To do — Present every line of the records below as a numbered list, omitting blank lines and leaving out the pictures.

Records from a collection —

* start *

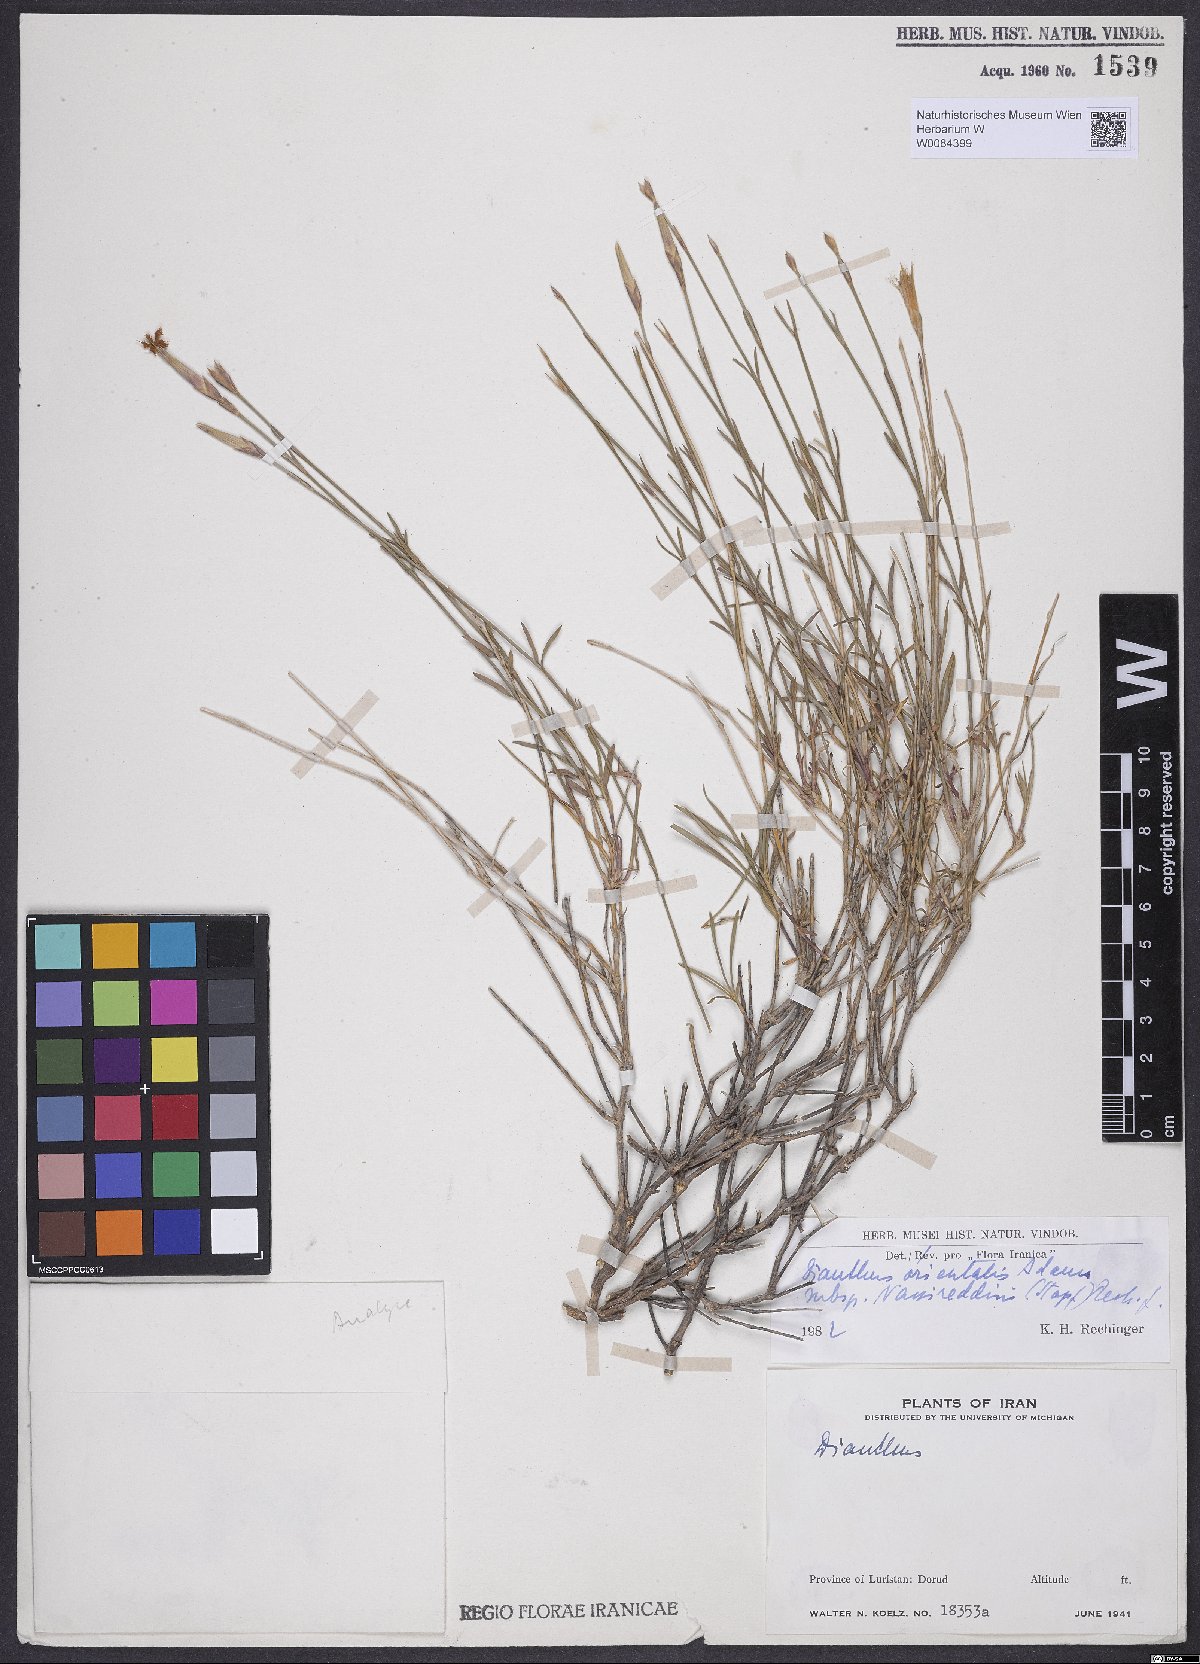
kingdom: Plantae
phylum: Tracheophyta
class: Magnoliopsida
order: Caryophyllales
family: Caryophyllaceae
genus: Dianthus
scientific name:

* end *

Right answer —
1. kingdom: Plantae
2. phylum: Tracheophyta
3. class: Magnoliopsida
4. order: Caryophyllales
5. family: Caryophyllaceae
6. genus: Dianthus
7. scientific name:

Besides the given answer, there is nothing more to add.